Possible neutralization mechanisms by HMAb 1F4.

1. HMAb 1F4 may block DC-SIGN from binding to the glycosylation site on N67. One DC-SIGN molecule binds across two N67 glycans on the virus surface. When Fab 1F4 is allowed to bind to the virus surface, it engages the N67 glycan on molecule B. This would cause steric hindrance thereby preventing the virus from binding to DC-SIGN on the surface of dendritic cells (Pokidysheva et al, 2006). Superposition of the cryo-EM complex structures of DENV1-Fab 1F4 and the DENV2-carbohydrate recognition domain (CRD) of DC-SIGN (PDB code 2B6B) showed that the Fab and the CRD molecules clashed. This indicates that simultaneous binding of these molecules on the virus surface is not possible. E protein molecules A, B and C are colored in light gray and molecules A’, B’ and C’ in gray. DC-SIGN is shown as a transparent orange surface. The glycosylation sites on N67 and N153 are marked as red stars and blue squares, respectively. The clashes between the Fab and DC-SIGN molecules are indicated by arrows.

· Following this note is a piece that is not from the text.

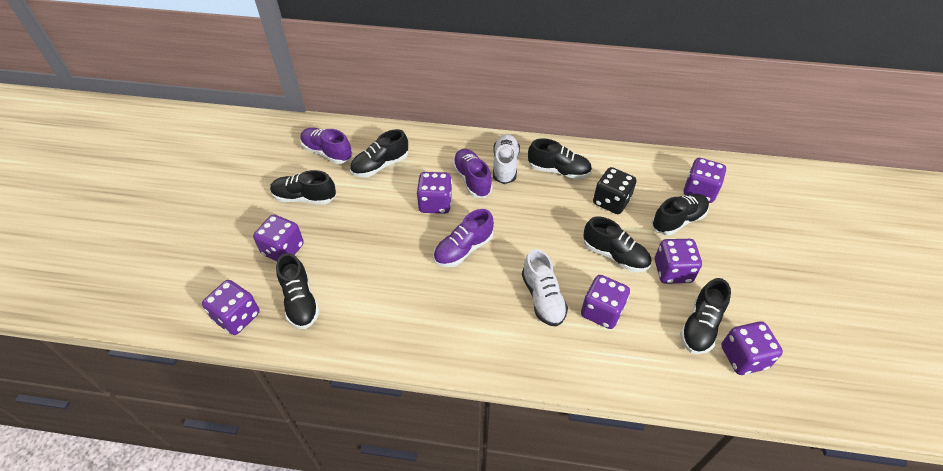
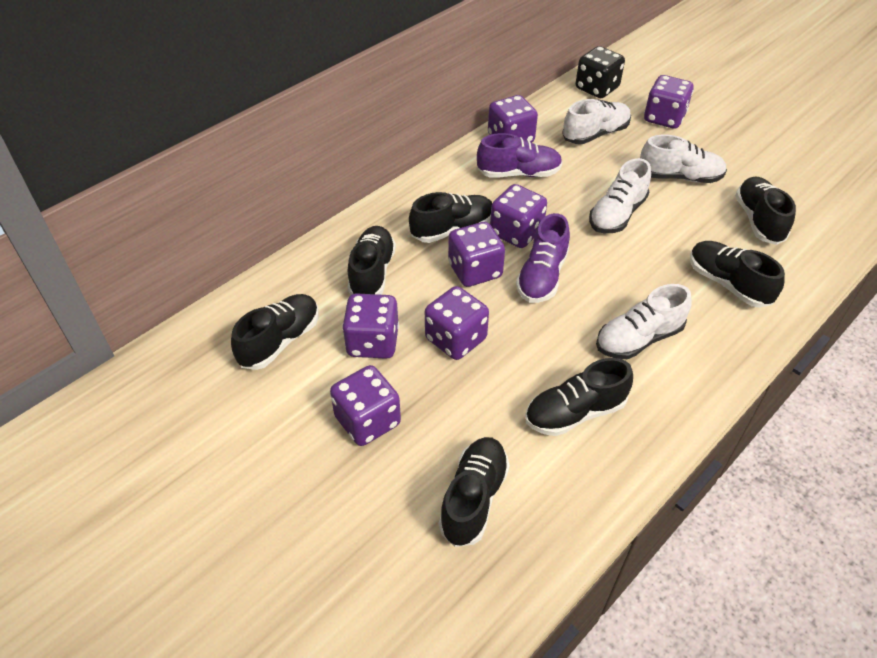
purple shoe: 3 -> 2
white shoe: 2 -> 4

2. Fab 1F4 may interfere with the E protein dimer to trimer structural changes during fusion of the virus to the endosomal membrane. (i) The DI-DII hinge of the whole virus E protein has a different angle compared to the crystal structure of the trimeric post- fusion rE protein. This suggests that the binding of HMAb 1F4 to virus may lock the E protein hinge thus preventing the kl loop from undergoing structural changes to the post-fusion structure. The E protein on the virus and the post-fusion trimeric state are colored in blue and pink, respectively. (ii) Superposition of the cryo-EM Fab 1F4-DENV1 E protein structure onto the post-fusion trimeric E protein crystal structure. The Fab 1F4 molecule clashed with DIII of a neighboring E protein in the post-fusion trimeric structure (indicated by arrow). Two molecules of E protein are shown as surfaces (colored in light gray and dark gray) and one molecule is shown as ribbons. Fab 1F4 is drawn as a transparent surface.